All of us are moving inexorably forward, 24 hours at a time. But where are we going?

The first answer is unpopular, because it involves a coffin. It’s hard to think about your personal end of life in this very limited body (version 1.0 of your body).

The second answer is also unpopular, because it involves the end of the world (again, version 1.0) – the end of time and of creation. It’s also drawing closer with every day.

We all believe in this – it’s the last line of the creed you recite every Sunday.

If you go to the Easter Vigil, we have a big candle right there to remind you that for every alpha, there’s an omega.

We have heard a lot recently about “journeying” as a church, and the need to “accompany” one another on the “journey”. But what if the person accompanying you doesn’t know the way?

The Scriptures have lots of examples of “walking with”.

There’s the good kind: where you walk faithfully with God in obedience and humility, and you receive a lot of blessings.

And there’s the bad kind: where you walk in darkness, or in falsehood, or with the wicked, and it doesn’t end well.

There’s also the kind of spiritual accompaniment Jesus talked about where you both end up in a ditch (Matthew 15:14-15).

The Pharisees believed human precepts and external actions should be taught as doctrine, and that practising them would make a person holy.
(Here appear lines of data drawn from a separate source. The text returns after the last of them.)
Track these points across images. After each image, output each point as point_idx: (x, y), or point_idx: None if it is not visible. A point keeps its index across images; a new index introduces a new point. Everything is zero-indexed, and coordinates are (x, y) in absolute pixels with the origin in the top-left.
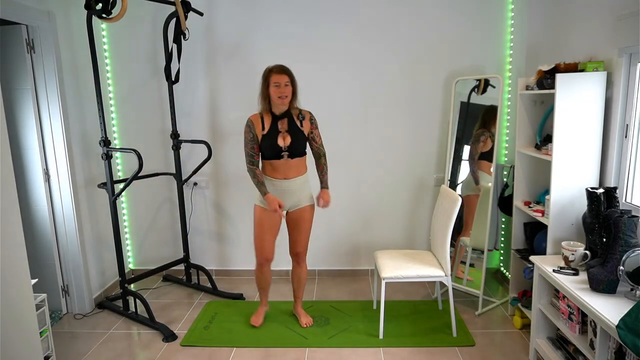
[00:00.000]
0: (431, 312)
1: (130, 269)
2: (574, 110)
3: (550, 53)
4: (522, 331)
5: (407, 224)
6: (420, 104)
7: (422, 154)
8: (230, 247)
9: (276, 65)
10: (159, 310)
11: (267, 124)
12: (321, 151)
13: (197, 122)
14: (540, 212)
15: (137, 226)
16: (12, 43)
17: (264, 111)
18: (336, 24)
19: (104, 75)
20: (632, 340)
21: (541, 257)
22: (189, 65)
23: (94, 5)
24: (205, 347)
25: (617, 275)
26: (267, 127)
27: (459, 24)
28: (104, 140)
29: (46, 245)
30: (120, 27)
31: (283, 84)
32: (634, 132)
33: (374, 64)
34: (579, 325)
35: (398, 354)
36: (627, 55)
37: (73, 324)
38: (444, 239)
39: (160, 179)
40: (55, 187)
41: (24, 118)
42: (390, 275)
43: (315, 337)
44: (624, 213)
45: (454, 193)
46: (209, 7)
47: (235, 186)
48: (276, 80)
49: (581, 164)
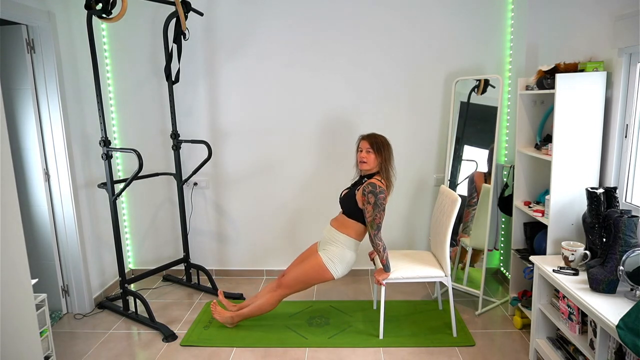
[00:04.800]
0: (431, 312)
1: (130, 269)
2: (574, 110)
3: (550, 53)
4: (522, 331)
5: (407, 224)
6: (420, 104)
7: (422, 154)
8: (230, 247)
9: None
10: (159, 310)
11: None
12: (372, 226)
13: (197, 122)
14: (540, 212)
15: (137, 226)
16: (12, 43)
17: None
18: (336, 25)
19: (104, 75)
20: (632, 340)
21: (541, 257)
22: (189, 65)
23: (94, 5)
24: (205, 347)
25: (617, 275)
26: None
27: (459, 24)
28: (104, 140)
29: (46, 245)
30: (120, 27)
31: (365, 149)
32: (634, 132)
33: (374, 64)
34: (579, 325)
35: (398, 354)
36: (627, 55)
37: (73, 324)
38: (444, 239)
39: (160, 179)
40: (55, 187)
41: (24, 118)
42: (390, 276)
43: (315, 337)
44: (624, 213)
45: (453, 193)
46: (209, 7)
47: (235, 186)
48: (359, 146)
49: (581, 164)
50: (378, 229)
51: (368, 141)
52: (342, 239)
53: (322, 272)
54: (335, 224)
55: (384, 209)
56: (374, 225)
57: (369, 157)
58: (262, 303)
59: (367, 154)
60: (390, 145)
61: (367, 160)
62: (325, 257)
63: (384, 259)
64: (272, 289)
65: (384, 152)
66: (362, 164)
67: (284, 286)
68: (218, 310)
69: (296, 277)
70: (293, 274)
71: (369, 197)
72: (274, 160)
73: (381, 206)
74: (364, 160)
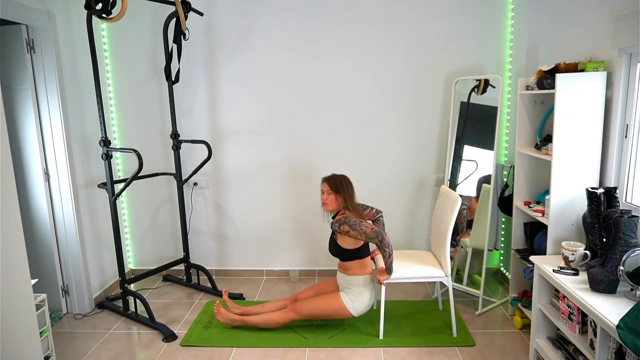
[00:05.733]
0: (431, 312)
1: (130, 269)
2: (574, 110)
3: (550, 53)
4: (522, 331)
5: (407, 224)
6: (420, 104)
7: (422, 154)
8: (230, 247)
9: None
10: (159, 310)
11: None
12: (370, 237)
13: (197, 122)
14: (540, 212)
15: (137, 226)
16: (12, 43)
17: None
18: (336, 25)
19: (104, 75)
20: (632, 340)
21: (541, 257)
22: (189, 65)
23: (94, 5)
24: (205, 347)
25: (617, 275)
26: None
27: (459, 23)
28: (104, 140)
29: (46, 245)
30: (120, 27)
31: (326, 191)
32: (634, 132)
33: (374, 64)
34: (579, 325)
35: (398, 354)
36: (627, 55)
37: (73, 324)
38: (444, 239)
39: (160, 179)
40: (55, 187)
41: (24, 118)
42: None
43: (315, 337)
44: (624, 213)
45: (454, 193)
46: (209, 7)
47: (235, 186)
48: (321, 188)
49: (581, 164)
50: (377, 236)
51: (327, 183)
52: (353, 280)
53: (342, 311)
54: (341, 269)
55: (361, 222)
56: (370, 236)
57: (329, 198)
58: (270, 319)
59: (327, 196)
60: (350, 183)
61: (328, 201)
62: (345, 297)
63: (389, 263)
64: (283, 306)
65: (343, 192)
66: (324, 205)
67: (298, 313)
68: (221, 312)
69: (312, 309)
70: (310, 306)
71: (343, 229)
72: (274, 160)
73: (356, 223)
74: (326, 202)
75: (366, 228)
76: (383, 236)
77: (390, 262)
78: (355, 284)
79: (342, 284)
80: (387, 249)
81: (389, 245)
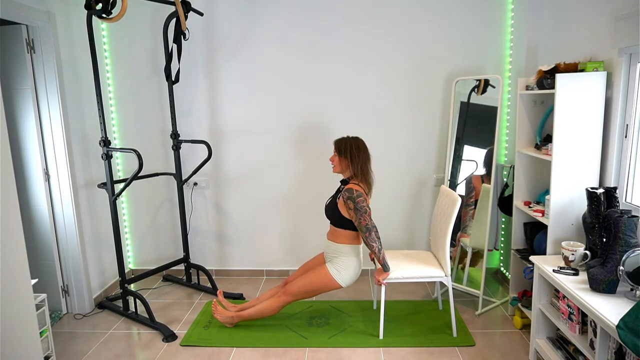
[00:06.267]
0: (431, 312)
1: (130, 269)
2: (574, 110)
3: (550, 53)
4: (522, 331)
5: (407, 224)
6: (420, 104)
7: (422, 154)
8: (230, 247)
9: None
10: (159, 310)
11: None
12: (361, 229)
13: (197, 122)
14: (540, 212)
15: (137, 226)
16: (12, 43)
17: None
18: (336, 24)
19: (104, 75)
20: (632, 340)
21: (541, 257)
22: (189, 65)
23: (94, 5)
24: (205, 347)
25: (617, 275)
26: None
27: (459, 23)
28: (104, 140)
29: (46, 245)
30: (120, 27)
31: (334, 153)
32: (634, 132)
33: (375, 65)
34: (579, 325)
35: (398, 354)
36: (627, 55)
37: (73, 324)
38: (444, 239)
39: (160, 179)
40: (55, 187)
41: (24, 118)
42: (390, 276)
43: (315, 337)
44: (624, 213)
45: (453, 193)
46: (209, 7)
47: (235, 186)
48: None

I’m sure all of us can think of human precepts that some people would like the church to teach as doctrine and put into practice.

Many revolve around sex, but they can also get excited about ordination, or governance, or the use of plastic straws.

Whatever your preferred human precept, Jesus is reminding us that they won’t help us on the “journey” because this isn’t the right sort of “accompaniment”.

St John puts it well: “If we claim to have fellowship with him and yet walk in the darkness, we lie and do not do what is true.”

“But if we walk in the light, as he is in the light, we have fellowship with one another, and the blood of Jesus, his Son, cleanses us from all sin.” (1 John 1:6-7).

We know what’s right. We know what the light looks like. It’s right there in Scripture and in the church’s magisterium.

We don’t always like it or find it comfortable or easy. Living in the light also doesn’t make us popular with many people.

But we know it’s the truth and the light.

It’s the safest and best guide into a genuine relationship with God and other people – the first step along a real journey which ends with us drawn into the life of the Trinity for ever.

Where we go wrong is trying to put human precepts and human thinking in place of this, and then trying to call darkness light.

We do this for all sorts of reasons: out-of-control desires and obsessions, yearning to be on trend, fear of what other people will think of us, and sometimes sheer stupidity.

St John—and everything else in Scripture—puts us straight.

There is no alliance of darkness and light. There is no middle ground. Light doesn’t “need” darkness, no matter what the Jungians say.

Every single day of your life, you make choices—big and small—that are leading you towards an eternal life of joy with God in the Trinity.

Or your daily choices are leading you instead into worship of your preferred human precepts, with a gooey topping of warm self-satisfaction.

This always leads to indifference towards God, and eventually into total darkness.

The church and the world both suffer from wolves in sheep’s clothing (Matthew 7:15).

We’re also very good at self-deception (Matthew 7:21-23), and we love to listen to people who agree with us, even when we’re wrong.

Start this new year with a spiritual audit. Who have you been listening to? Who is accompanying you? And where—ultimately—are you going?